The sound of glass breaking in the kitchen made him leap to his feet.
“Damn it.” Her words sounded tinged in tears. Or hysteria. He wasn’t sure which but neither was good.
He nearly tripped over the cat as he hurried to the kitchen. A yowl later, he found Renny standing at the sink with a broken wineglass in one hand, her other under the faucet.
“You okay?”
“No.” She held up a hand and studied the blood streaming down her finger and dropping into the ceramic sink. “I cut my finger.”

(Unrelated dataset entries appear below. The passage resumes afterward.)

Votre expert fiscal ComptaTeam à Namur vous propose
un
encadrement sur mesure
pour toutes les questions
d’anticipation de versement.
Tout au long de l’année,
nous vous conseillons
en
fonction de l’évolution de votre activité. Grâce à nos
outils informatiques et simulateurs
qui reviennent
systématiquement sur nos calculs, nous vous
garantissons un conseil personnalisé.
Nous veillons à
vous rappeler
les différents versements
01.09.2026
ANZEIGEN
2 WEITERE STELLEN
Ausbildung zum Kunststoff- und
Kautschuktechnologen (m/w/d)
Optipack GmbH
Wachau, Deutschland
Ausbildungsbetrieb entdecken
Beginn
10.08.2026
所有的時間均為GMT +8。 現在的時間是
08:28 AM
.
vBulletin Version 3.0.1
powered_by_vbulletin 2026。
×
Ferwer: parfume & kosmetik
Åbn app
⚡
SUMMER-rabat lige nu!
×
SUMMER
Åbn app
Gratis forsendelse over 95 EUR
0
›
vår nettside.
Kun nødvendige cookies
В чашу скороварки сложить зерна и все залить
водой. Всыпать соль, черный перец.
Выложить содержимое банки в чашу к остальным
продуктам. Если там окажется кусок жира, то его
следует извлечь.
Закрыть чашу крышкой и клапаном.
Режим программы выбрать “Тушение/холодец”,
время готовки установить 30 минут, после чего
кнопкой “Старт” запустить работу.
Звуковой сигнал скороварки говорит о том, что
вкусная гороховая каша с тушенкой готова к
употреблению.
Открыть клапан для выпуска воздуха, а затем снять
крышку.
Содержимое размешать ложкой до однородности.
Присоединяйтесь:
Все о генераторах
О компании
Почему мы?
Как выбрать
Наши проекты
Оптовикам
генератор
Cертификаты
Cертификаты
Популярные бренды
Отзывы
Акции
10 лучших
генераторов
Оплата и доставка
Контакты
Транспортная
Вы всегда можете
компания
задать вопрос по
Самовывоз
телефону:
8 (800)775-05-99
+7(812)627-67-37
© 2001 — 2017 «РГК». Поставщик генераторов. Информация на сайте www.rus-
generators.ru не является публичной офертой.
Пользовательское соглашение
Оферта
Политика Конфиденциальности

“Here,” he said, taking her wrist in his hand and studying the gash on her pointer finger. No slivers of glass and no need for stitches. “Don’t think we’ll have to go to the hospital. Let’s put pressure on it.”
He grabbed a clean white towel from the half-open drawer next to the sink and wrapped her finger in it, holding it firmly to stop the bleeding. Renny studied his hand curled around hers, reverting to careful observation like any good scientist. He followed her gaze and noticed their two left hands were linked together and wondered about her thoughts.
“Better?” he asked, dropping his voice to a lower, softer register.
Renny shrugged and lifted her brown eyes to meet his gaze. The emotions pooling within the depths socked him hard in the solar plexus and sucked him back in time. How many times had he looked into those eyes? How many times had he smelled that scent that was hers alone? How many times had he bent his head to hers? Too many to name. Déjà vu blanketed him, covering him in memories, forcing him to remember how much he’d once loved this woman.
“Renny,” he breathed, exhaling her name like a prayer. He didn’t want to want her with such intensity. But he did.
“Don’t,” she whispered, stepping back.
But he couldn’t help himself.
Old feelings had tumbled down, slamming into them both. He could see the same in her eyes—the want, the confusion, the desire.
He lowered his head and caught her lips as he’d done so many times before. Her slight intake of breath only invited him further.
Ah, sweet, sweet Renny.
“Darby,” she whispered, before closing her eyes and surrendering. He needed no further invitation. He slid his free arm around her waist, trapping her between him and the sink, and deepened the kiss.